Jun 14 09:53:57 pfsense php-fpm[64818]: /services_dyndns_edit.php: phpDynDNS (subdomain): PAYLOAD:
Jun 14 09:53:57 pfsense php-fpm[64818]: /services_dyndns_edit.php: phpDynDNS (subdomain): UNKNOWN ERROR -

logan893

I had a look at the /etc/inc/dyndns.class file to see what it's supposed to do, and I replicated the API calls manually towards the api.cloudflare.com v4 service from a server on my LAN with internet access via the pfsense FW. Using the API commands that should be executed by the dyndns component, I am able to update the cloudflare DNS IP.

Doesn't make sense to me why pfSense is failing in this way.

logan893

I'm digging some more by adding debug logging to the code. The curl_exec command is failing (returning false). There's no error text from curl_error (returns empty string), but the curl_errno return value is 7, which according to the documentation means CURLE_COULDNT_CONNECT.

Manually executing 'curl -X GET "https://api.cloudflare.com/client/v4/..." -H headers' from the pfsense command line works and gives proper results in return.

The output from curl_info is almost identical before vs after execution, with the exception of a few of the time metrics being updated from 0.

After failure of curl_exec (errno 7), curl_getinfo contains: url=https://api.cloudflare.com/client/v4/zones/xxxxx/dns_records?name=subdomain.example.com&type=A, content_type=, http_code=0, header_size=0, request_size=0, filetime=-1, ssl_verify_result=0, redirect_count=0, total_time=0.002556, namelookup_time=0.00365, connect_time=0, pretransfer_time=0, size_upload=0, size_download=0, speed_download=0, speed_upload=0, download_content_length=-1, upload_content_length=-1, starttransfer_time=0, redirect_time=0, redirect_url=, primary_ip=, certinfo=Array(<empty>), primary_port=0, local_ip=, local_port=0, http_version=0, protocol=0, ssl_verifyresult=0, scheme=, appconnect_time_us=0, connect_time_us=0, namelookup_time_us=3650, pretransfer_time_us=0, redirect_time_us=0, starttransfer_time_us=0, total_time_us=2556,

logan893

I've tracked it down to the following:

The IP fetched for WAN is correct, and taken from the bridge0 interface (a bridge of vtnet0 and vtnet1). This interface has the WAN IP DHCP client configuration, while vtnet0 and vtnet1 have no IP configuration set.

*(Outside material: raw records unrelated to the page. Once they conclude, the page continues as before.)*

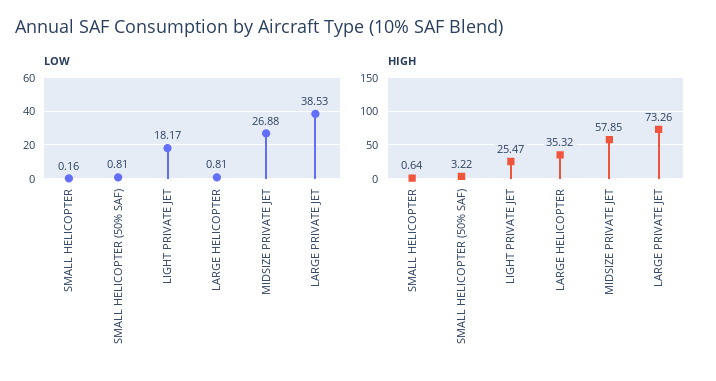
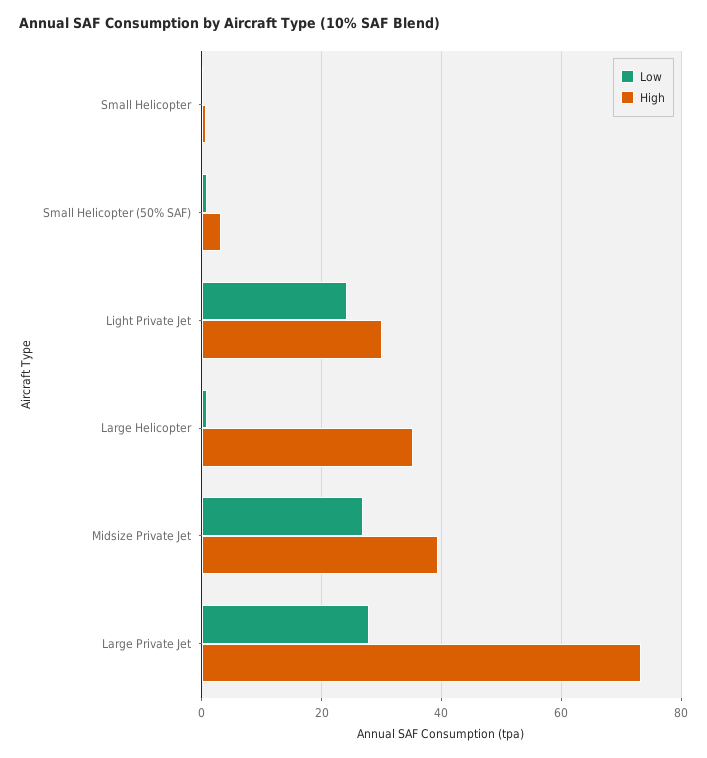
  {
    "LOW": {
      "SMALL HELICOPTER": 0.16,
      "SMALL HELICOPTER (50% SAF)": 0.81,
-     "LIGHT PRIVATE JET": 18.17,
+     "LIGHT PRIVATE JET": 24,
      "LARGE HELICOPTER": 0.81,
      "MIDSIZE PRIVATE JET": 26.88,
-     "LARGE PRIVATE JET": 38.53
+     "LARGE PRIVATE JET": 28
    },
    "HIGH": {
      "SMALL HELICOPTER": 0.64,
      "SMALL HELICOPTER (50% SAF)": 3.22,
-     "LIGHT PRIVATE JET": 25.47,
+     "LIGHT PRIVATE JET": 30,
      "LARGE HELICOPTER": 35.32,
-     "MIDSIZE PRIVATE JET": 57.85,
+     "MIDSIZE PRIVATE JET": 40,
      "LARGE PRIVATE JET": 73.26
    }
  }

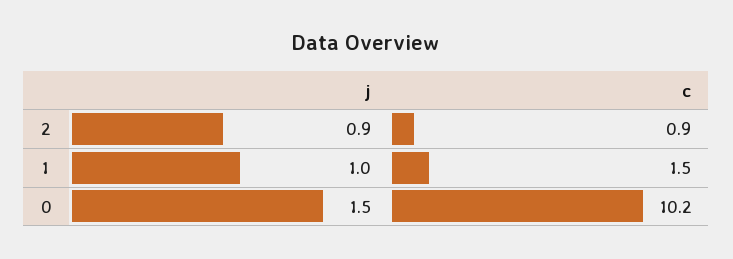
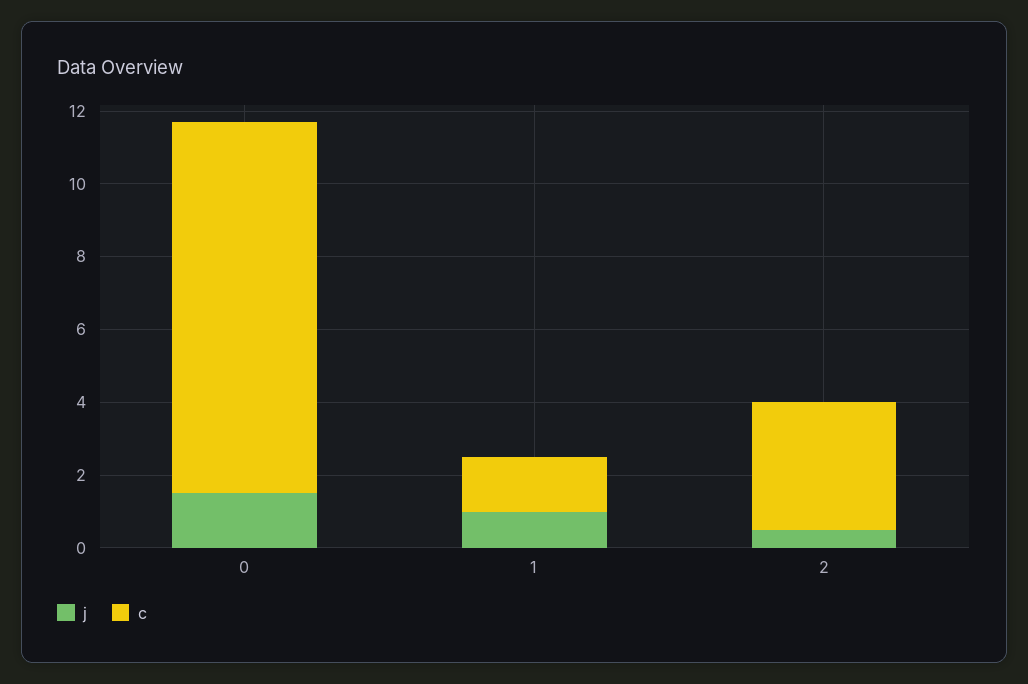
  {
    "j": {
-     "2": 0.9,
+     "2": 0.5,
      "1": 1,
      "0": 1.5
    },
    "c": {
-     "2": 0.9,
+     "2": 3.5,
      "1": 1.5,
      "0": 10.2
    }
  }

While DDNS finds the correct IP, it also looks for an interface and picks vtnet0 (vtnet1 interface is currently down). Since vtnet0 has no IP configured, this makes curl_exec fail in this way.

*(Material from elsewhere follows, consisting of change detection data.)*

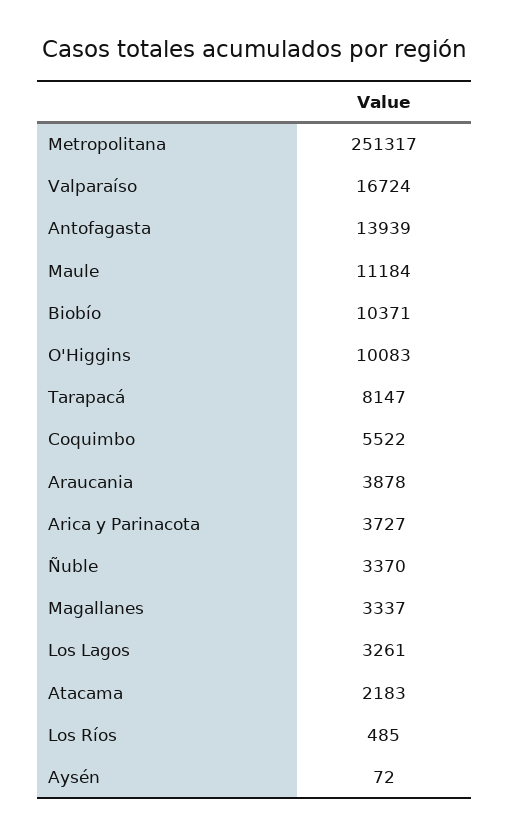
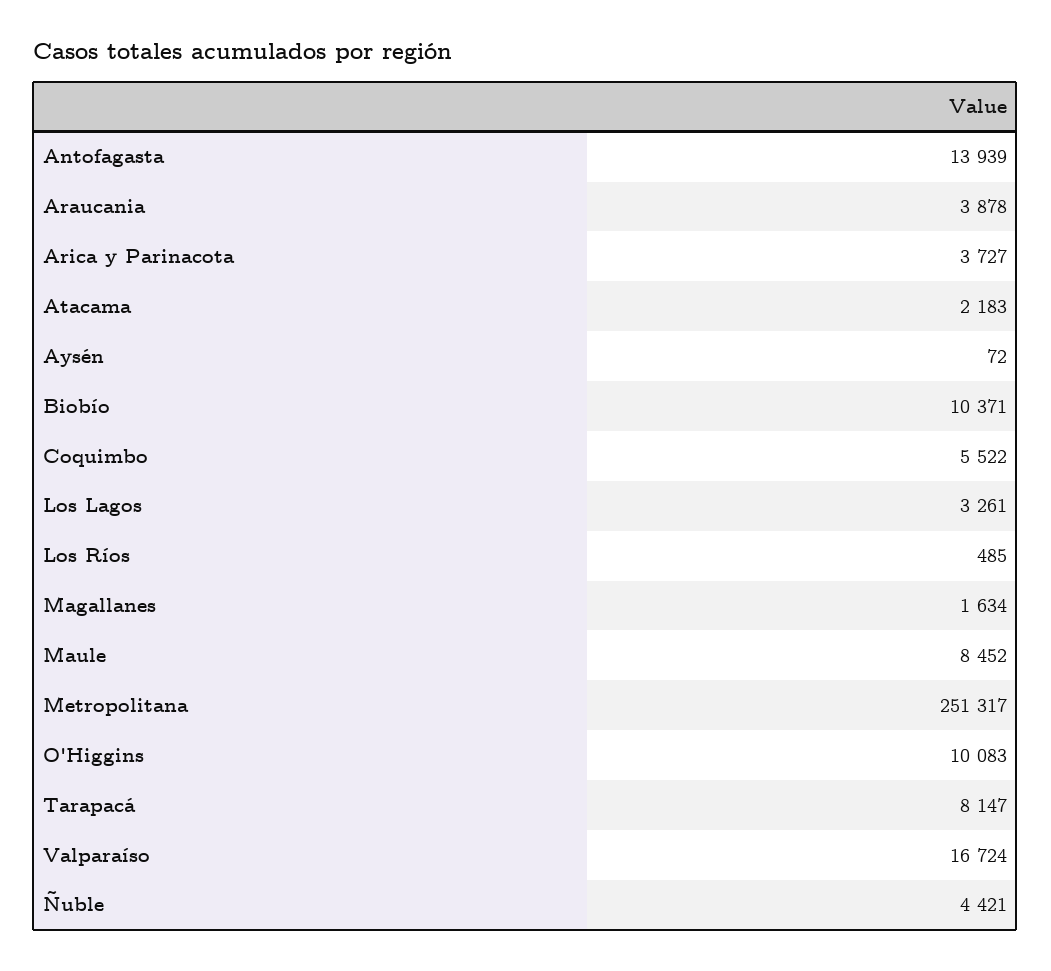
  {
    "Metropolitana": 251317,
    "Valparaíso": 16724,
    "Antofagasta": 13939,
-   "Maule": 11184,
+   "Maule": 8452,
    "Biobío": 10371,
    "O'Higgins": 10083,
    "Tarapacá": 8147,
    "Coquimbo": 5522,
    "Araucania": 3878,
    "Arica y Parinacota": 3727,
-   "Ñuble": 3370,
+   "Ñuble": 4421,
-   "Magallanes": 3337,
+   "Magallanes": 1634,
    "Los Lagos": 3261,
    "Atacama": 2183,
    "Los Ríos": 485,
    "Aysén": 72
  }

If I override the interface selection via curl_setopt($ch, CURLOPT_INTERFACE, 'if!bridge0');, the Cloudflare DDNS configuration works.

Perhaps it's incorrect to use function get_failover_interface here, or the behavior is not correct for my scenario.

Edit: raised a bug report. https://redmine.pfsense.org/issues/15557

Popolou

Works fine on this end, exactly the same way but the configuration in 2.7.2 no longer asks for a username for Cloudflare. Instead, it is blank and the password is the API key.